The International News: Time to unfold Tahirul Qadri's gains from sit-in

Mumtaz Alvi
Friday, January 18, 2013
From Print Edition

ISLAMABAD: Tehrik-i-Minhajul Quran (TMQ) chief Dr Muhammad Tahirul Qadri staged an unprecedented sit-in on the Jinnah Avenue.

Majority of those who attended the march belonged to poor and middle classes; they came here in hope of a better life through a real change. How much their leader achieved for them is to be seen in the coming weeks and months, and may be years.

Though the sit-in had many dimensions and aspects, the most significant was the active participation of housewives and school, college and university (female) students. They braved an alien setting in the bone-chilling weather. All the participants were not TMQ members — a reasonable number of them joined the sit-in after listening to Dr Qadri’s speeches and the resolve of his supporters on TV channels and reading newspapers.

This correspondent met around 60 men, women and students, who were from Islamabad and had never been the part of the TMQ or any other political party.

The majority represented those facing financial hardships; their miseries have compounded in the recent years and they blame the PPP-led government for this sorry state of affairs. Needless to say, this compelled them, including women and young students, to pour into the federal capital in thousands and paralyse the corridors of power through their completely peaceful protest.

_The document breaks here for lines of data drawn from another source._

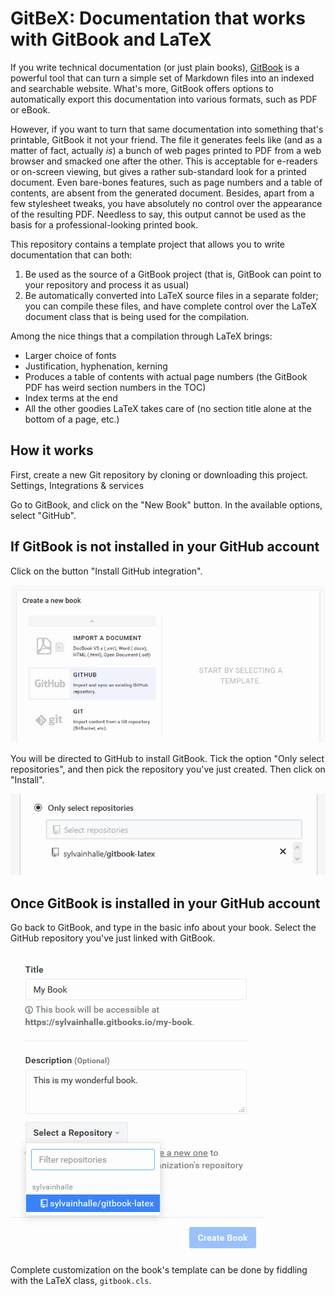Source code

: GitBeX: Documentation that works with GitBook and LaTeX
=======================================================

If you write technical documentation (or just plain books), [GitBook](https://gitbook.com) is a powerful tool that can turn a simple set of Markdown files into an indexed and searchable website. What's more, GitBook offers options to automatically export this documentation into various formats, such as PDF or eBook.

However, if you want to turn that same documentation into something that's printable, GitBook it not your friend. The file it generates feels like (and as a matter of fact, actually *is*) a bunch of web pages printed to PDF from a web browser and smacked one after the other. This is acceptable for e-readers or on-screen viewing, but gives a rather sub-standard look for a printed document. Even bare-bones features, such as page numbers and a table of contents, are absent from the generated document. Besides, apart from a few stylesheet tweaks, you have absolutely no control over the appearance of the resulting PDF. Needless to say, this output cannot be used as the basis for a professional-looking printed book.

This repository contains a template project that allows you to write documentation that can both:

1. Be used as the source of a GitBook project (that is, GitBook can point to your repository and process it as usual)
2. Be automatically converted into LaTeX source files in a separate folder; you can compile these files, and have complete control over the LaTeX document class that is being used for the compilation.

Among the nice things that a compilation through LaTeX brings:

- Larger choice of fonts
- Justification, hyphenation, kerning
- Produces a table of contents with actual page numbers (the GitBook PDF has weird section numbers in the TOC)
- Index terms at the end
- All the other goodies LaTeX takes care of (no section title alone at the bottom of a page, etc.)

How it works
------------

First, create a new Git repository by cloning or downloading this project. Settings, Integrations & services

Go to GitBook, and click on the "New Book" button. In the available options, select "GitHub".

## If GitBook is not installed in your GitHub account

Click on the button  "Install GitHub integration".

![GitBook screenshot](gitbook-create-github.png?raw=true)

You will be directed to GitHub to install GitBook. Tick the option "Only select repositories", and then pick the repository you've just created. Then click on "Install".

![GitBook screenshot](github-integration.png?raw=true)

## Once GitBook is installed in your GitHub account

Go back to GitBook, and type in the basic info about your book. Select the GitHub repository you've just linked with GitBook.

![GitBook screenshot](gitbook-create.png?raw=true)

Complete customization on the book's template can be done by fiddling with the LaTeX class, `gitbook.cls`.

<!-- :wrap=soft:maxLineLen=80: -->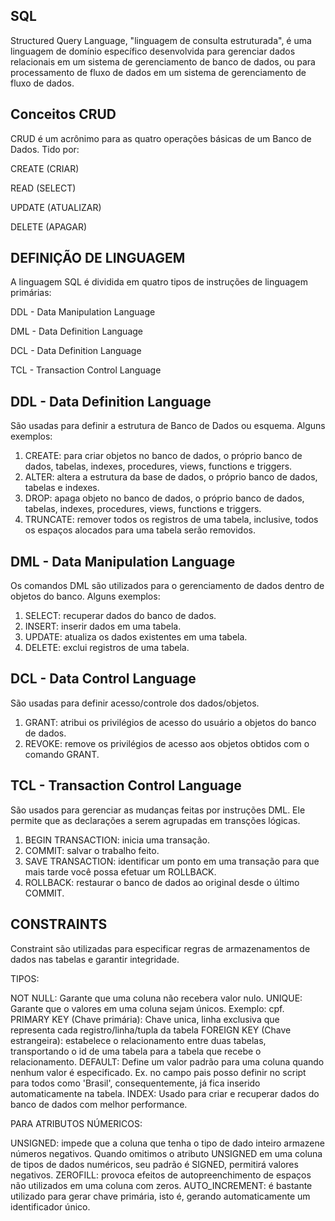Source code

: SQL
-
Structured Query Language, "linguagem de consulta estruturada", é uma linguagem de domínio específico desenvolvida para gerenciar dados relacionais em um sistema de gerenciamento de banco de dados, ou
para processamento de fluxo de dados em um sistema de gerenciamento de fluxo de dados.

Conceitos CRUD 
-
CRUD é um acrônimo para as quatro operações básicas de um Banco de Dados. Tido por:

CREATE (CRIAR)

READ (SELECT)

UPDATE (ATUALIZAR)

DELETE (APAGAR)

DEFINIÇÃO DE LINGUAGEM
-
A linguagem SQL é dividida em quatro tipos de instruções de linguagem primárias:

DDL - Data Manipulation Language

DML - Data Definition Language

DCL - Data Definition Language

TCL - Transaction Control Language


DDL - Data Definition Language
---
São usadas para definir a estrutura de Banco de Dados ou esquema. Alguns exemplos:

1) CREATE: para criar objetos no banco de dados, o próprio banco de dados, tabelas, indexes, procedures, views, functions e triggers.
2) ALTER: altera a estrutura da base de dados, o próprio banco de dados, tabelas e indexes.
3) DROP: apaga objeto no banco de dados, o próprio banco de dados, tabelas, indexes, procedures, views, functions e triggers.
4) TRUNCATE: remover todos os registros de uma tabela, inclusive, todos os espaços alocados para uma tabela serão removidos.

DML - Data Manipulation Language
---
Os comandos DML são utilizados para o gerenciamento de dados dentro de objetos do banco. Alguns exemplos:

1) SELECT: recuperar dados do banco de dados.
2) INSERT: inserir dados em uma tabela.
3) UPDATE: atualiza os dados existentes em uma tabela.
4) DELETE: exclui registros de uma tabela.

DCL - Data Control Language
---
São usadas para definir acesso/controle dos dados/objetos.

1) GRANT: atribui os privilégios de acesso do usuário a objetos do banco de dados.
2) REVOKE: remove os privilégios de acesso aos objetos obtidos com o comando GRANT.

TCL - Transaction Control Language
---
São usados para gerenciar as mudanças feitas por instruções DML. Ele permite que as declarações a serem agrupadas em transções lógicas.

1) BEGIN TRANSACTION: inicia uma transação.
2) COMMIT: salvar o trabalho feito.
3) SAVE TRANSACTION: identificar um ponto em uma transação para que mais tarde você possa efetuar um ROLLBACK.
4) ROLLBACK: restaurar o banco de dados ao original desde o último COMMIT.

CONSTRAINTS
-
Constraint são utilizadas para especificar regras de armazenamentos de dados nas tabelas e garantir integridade.

TIPOS:

NOT NULL: Garante que uma coluna não recebera valor nulo.
UNIQUE: Garante que o valores em uma coluna sejam únicos. Exemplo: cpf.
PRIMARY KEY (Chave primária): Chave unica, linha exclusiva que representa cada registro/linha/tupla da tabela
FOREIGN KEY (Chave estrangeira): estabelece o relacionamento entre duas tabelas, transportando o id de uma tabela para a tabela que recebe o relacionamento.
DEFAULT: Define um valor padrão para uma coluna quando nenhum valor é especificado. Ex.  no campo pais posso definir no script para todos como 'Brasil', consequentemente, já fica inserido automaticamente na tabela.
INDEX: Usado para criar e recuperar dados do banco de dados com melhor performance.

PARA ATRIBUTOS NÚMERICOS:

UNSIGNED: impede que a coluna que tenha o tipo de dado inteiro armazene números negativos. Quando omitimos o atributo UNSIGNED em uma coluna de tipos de dados numéricos, seu padrão é SIGNED, permitirá valores negativos.
ZEROFILL: provoca efeitos de autopreenchimento de espaços não utilizados em uma coluna com zeros.
AUTO_INCREMENT: é bastante utilizado para gerar chave primária, isto é, gerando automaticamente um identificador único.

The issues Dr Qadri focused on during his speeches here and on December 23 at Minar-e-Pakistan are of common nature but bite the masses hard. Almost all these will be the part of every political party’s election manifesto to woo voters such as provision of commodities and availability of gas and electricity, etc. The timing of this show may be debated, but the issues he came up with are genuine and can motivate the teeming millions to march on Islamabad anytime.

“We are confident that our Quaid forced these rulers to accept his legitimate demands, which will go a long away towards lessening the deep-rooted problems people like us face and have been facing for decades,” said Qazi Muhammad Anwar, who headed a procession of 40 Hiace vans from Chakwal to be part of the march and the sit-in.

Asked how he and those who came along with him felt when Dr Qadri announced the government’s readiness for talks with him, he said they were confident that their Quaid would emerge as the winner.